Natural gas prices have edged above $3/MMBtu as summer heat drives cooling demand. Cooling degree days surged to 66 last week, up from 36 the prior week and 34% above the 20-year mean. The NGSA projects a record summer power burn of 40.3 Bcf/d, driven by coal-to-gas switching and data center load growth.
But the market remains fundamentally comfortable. EIA data shows working gas in storage at 2,686 Bcf as of June 5, 151 Bcf above the five-year average. The 108 Bcf injection for that week was in line with seasonal norms. Inventories are expected to exceed the five-year maximum by end-October, per the EIA.
Production is the structural story.

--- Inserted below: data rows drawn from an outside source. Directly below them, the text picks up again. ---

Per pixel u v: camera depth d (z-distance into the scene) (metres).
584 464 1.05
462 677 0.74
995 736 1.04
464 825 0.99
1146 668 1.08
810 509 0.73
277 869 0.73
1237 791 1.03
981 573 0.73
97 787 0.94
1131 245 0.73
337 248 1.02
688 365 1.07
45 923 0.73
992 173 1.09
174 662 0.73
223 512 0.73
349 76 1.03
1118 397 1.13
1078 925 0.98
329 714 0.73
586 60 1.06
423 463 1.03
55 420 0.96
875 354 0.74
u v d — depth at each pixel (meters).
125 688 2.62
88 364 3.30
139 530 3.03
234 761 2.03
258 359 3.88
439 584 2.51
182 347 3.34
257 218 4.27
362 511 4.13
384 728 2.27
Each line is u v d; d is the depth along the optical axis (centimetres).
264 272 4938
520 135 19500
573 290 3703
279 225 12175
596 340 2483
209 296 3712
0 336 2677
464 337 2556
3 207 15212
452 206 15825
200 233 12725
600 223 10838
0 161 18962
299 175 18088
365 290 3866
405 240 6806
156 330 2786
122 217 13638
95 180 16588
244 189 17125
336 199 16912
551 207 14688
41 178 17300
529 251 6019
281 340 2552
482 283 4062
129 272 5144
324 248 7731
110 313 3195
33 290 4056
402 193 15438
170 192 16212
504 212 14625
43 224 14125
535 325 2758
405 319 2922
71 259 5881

US dry gas output averaged ~109 Bcf/d in early June and the EIA projects 111.0 Bcf/d for full-year 2026, up from 107.7 Bcf/d in 2025. This growth is driven by associated gas from Permian oil production, which benefits from higher crude prices. LNG exports are at 17.6 Bcf/d and expected to reach 17.2 Bcf/d average for the year.
The EIA's June STEO projects Henry Hub averaging $3.34/MMBtu in H2 2026 and $3.46 in 2027. This was revised down from earlier forecasts as production growth outpaces demand. The agency noted that the price curve retains its shape but has been 'translated vertically downward.'
LNG feedgas has dipped from the March record of 19.7 Bcf/d due to maintenance at Golden Pass and Freeport LNG. Cheniere's Corpus Christi Stage 3 expansion is commissioning, which should add structural demand later in 2026. The US is on track to export 17.2 Bcf/d on average this year, up from 15.1 Bcf/d in 2025.
The $3 handle is the new normal — sub-$2 days are structurally gone with 17+ Bcf/d of LNG export capacity. But production growth is keeping a lid on prices. Buyers should lock summer baseload at current $3 levels rather than wait for a heat-driven spike. The real tightening comes in winter, when the December futures premium above $4 reflects genuine supply risk. For fixed-price procurement, hedging winter at $4+ is expensive but warranted given depleted storage flexibility.